Mais tarde, nos anos 1970, ela se mudou para João Pessoa e acabou estudando enfermagem, visto que perdeu o prazo para a prova do curso de Artes. Quando foi ingressar na área, passou a utilizar suas habilidades artísticas para trabalhar com crianças com deficiências, o que reacendeu seu interesse por se tornar artista. Desde seu retorno à faculdade no final da década de 1970 e começo de 1980, ela nunca mais parou de trabalhar com o barro e a cerâmica.
Hoje, com um trabalho que se espalhou pelo mundo em coleções particulares, eventos e exposições, suas obras estão fortemente ligadas ao universo feminino. Mulheres cheinhas, de diferentes cores e texturas de cabelo fazem parte de seu portfólio. Outro destaque fica para seus anjinhos deitados sobre as próprias pernas, que fazem referência à posição atípica que sua filha, Juliana, dormia quando bebê.
Maraki Waurá
Filho de artesãos, Maraki Waurá (ou Waujá), é parte de uma das etnias indígenas que mais se destacam na produção artesanal brasileira, a Waurá. Reconhecidos majoritariamente pela cerâmica, com a qual produzem peças utilitárias que são verdadeiras obras de arte, eles habitam o Território Indígena do Xingu, no Mato Grosso, próximos a outras etnias com as quais dividem outras técnicas como o entalhe da madeira, o trançado de palha e o trabalho com as miçangas.
Trabalhando há mais de 20 anos como artesão, Maraki mantém a tradição de seu povo, produzindo panelas, potes e vasos zoomorfos – que imitam as formas e características dos bichos da floresta – além de criar outros elementos utilizados em rituais e cerimônias religiosas. “Mais do que ser a principal fonte de sustento da nossa aldeia, o artesanato é parte da identidade do indígena, ele é ferramenta de trabalho, é onde colocamos o alimento, onde sentamos e dormimos.
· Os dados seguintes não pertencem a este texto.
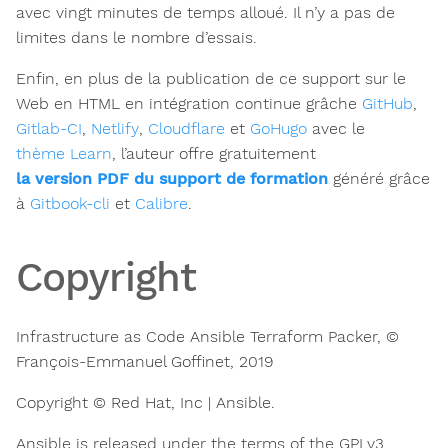
avec vingt minutes de temps alloué. Il n’y a pas de
limites dans le nombre d’essais.
Enfin, en plus de la publication de ce support sur le
Web en HTML en intégration continue grâche
GitHub
,
Gitlab-CI
,
Netlify
,
Cloudflare
et
GoHugo
avec le
thème Learn
, l’auteur offre gratuitement
la version PDF du support de formation
généré grâce
à
Gitbook-cli
et
Calibre
.
Copyright
Infrastructure as Code Ansible Terraform Packer, ©
François-Emmanuel Goffinet, 2019
Copyright © Red Hat, Inc | Ansible.
Ansible is released under the terms of the GPLv3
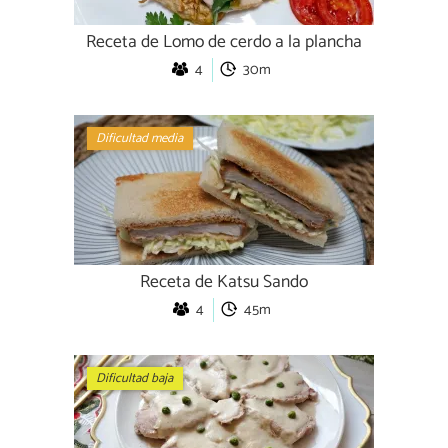
Receta de Lomo de cerdo a la plancha
4
30m
Dificultad media
Receta de Katsu Sando
4
45m
Dificultad baja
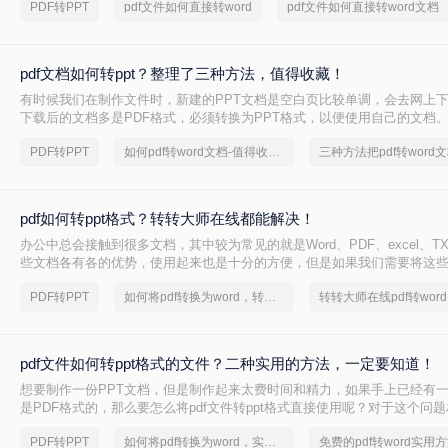
PDF转PPT
pdf文件如何直接转word
pdf文件如何直接转word文档
PPT（Microsoft PowerPoint）格式，以便更好地编辑、演示或共享。
将详细介绍pdf文件如何直接转ppt，让您轻松应对这一需求。
pdf文档如何转ppt？整理了三种方法，值得收藏！
有时候我们在制作文件时，新建的PPT文档是空白页比较单调，会去网上
下载后的文档多是PDF格式，必须转换为PPT格式，以便使用自己的文档。
何转ppt呢？
PDF转PPT
如何pdf转word文档-值得收藏的教程
三种方法把pdf转word
pdf如何转ppt格式？转转大师在线都能解决！
办公中总会接触到很多文档，其中较为常见的就是Word、PDF、excel、TX
些文档各有各的优势，使用起来也是十分的方便，但是如果我们需要将这
那么有什么方法可以做到呢？今天就来讲讲pdf转ppt格式，看看小编是怎
PDF转PPT
如何将pdf转换为word，转转大师帮你解决
转转大师在线pdf转word
行互换的，如果你还不知道，那么看完这篇pdf如何转ppt格式文章你就学
吧。
pdf文件如何转ppt格式的文件？二种实用的方法，一定要知道！
想要制作一份PPT文档，但是制作起来太费时间和精力，如果手上已经有
是PDF格式的，那么要怎么将pdf文件转ppt格式直接使用呢？对于这个问
都遇到过，今天就来给大家支个招，看看pdf文件如何转ppt格式的文件。
PDF转PPT
如何将pdf转换为word，实用的方法来了
免费的pdf转word实用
É praticamente uma extensão do que nós somos”, completa o artesão.
Zezinha
Seguindo a tradição da maioria das artesãs do Vale do Jequitinhonha, em Minas Gerais, Maria José Gomes da Silva, a Zezinha, começou no artesanato ainda criança, aos 11 anos de idade, ajudando sua mãe, a também artesã Maria Gomes. “No Vale, a gente já nasce neste universo artesanal. Nossas mães, avós, bisavós e tias estão há várias décadas modelando a vida no barro”, afirma Zezinha, que também acabou influenciando a escolha profissional das duas filhas, Aline e Cláudia.
Assim como outras mulheres de sua comunidade, seu trabalho está fortemente ligado à uma infância sem brinquedos que a estimulou a usar o barro para explorar sua criatividade e a ludicidade, sobretudo na criação de bonecas. Ao longo destes mais de 40, ela tem feito peças utilitárias e decorativas, como vasos, flores, filtros e muitas outras. Mas sua predileção pelas bonecas a transformou em uma artista que tem peças em coleções de várias partes do mundo, com obras na sede da Organização das Nações Unidas – ONU, em Nova Iorque, e na coleção pessoal de Nicolas Sarkozy, ex-presidente da França.
Hoje, aos 55 anos e com uma produção propositalmente mais devagar, ela conta com a ajuda do marido, Ulisses, na comercialização e logística das peças.